Data to examine below:

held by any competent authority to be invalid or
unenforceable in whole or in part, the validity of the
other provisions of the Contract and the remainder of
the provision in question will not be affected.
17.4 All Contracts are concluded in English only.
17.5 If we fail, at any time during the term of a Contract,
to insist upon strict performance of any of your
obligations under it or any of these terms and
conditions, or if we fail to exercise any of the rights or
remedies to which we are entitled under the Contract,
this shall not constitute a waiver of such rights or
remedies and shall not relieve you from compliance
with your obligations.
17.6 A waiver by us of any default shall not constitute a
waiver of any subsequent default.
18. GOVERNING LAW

End of Data to examine.
Data to examine below:

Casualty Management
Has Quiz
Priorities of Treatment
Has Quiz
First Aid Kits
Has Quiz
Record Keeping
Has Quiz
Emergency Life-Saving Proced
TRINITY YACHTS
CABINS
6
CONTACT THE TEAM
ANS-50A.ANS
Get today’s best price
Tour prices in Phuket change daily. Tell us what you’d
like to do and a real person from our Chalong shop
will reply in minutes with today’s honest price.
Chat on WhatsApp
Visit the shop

End of Data to examine.

Assignment » Among the entries above, find the line with "held by any" and the line with "18. GOVERNING LAW"; give again exactly these two lines and all lines between them.

Response to the task »
held by any competent authority to be invalid or
unenforceable in whole or in part, the validity of the
other provisions of the Contract and the remainder of
the provision in question will not be affected.
17.4 All Contracts are concluded in English only.
17.5 If we fail, at any time during the term of a Contract,
to insist upon strict performance of any of your
obligations under it or any of these terms and
conditions, or if we fail to exercise any of the rights or
remedies to which we are entitled under the Contract,
this shall not constitute a waiver of such rights or
remedies and shall not relieve you from compliance
with your obligations.
17.6 A waiver by us of any default shall not constitute a
waiver of any subsequent default.
18. GOVERNING LAW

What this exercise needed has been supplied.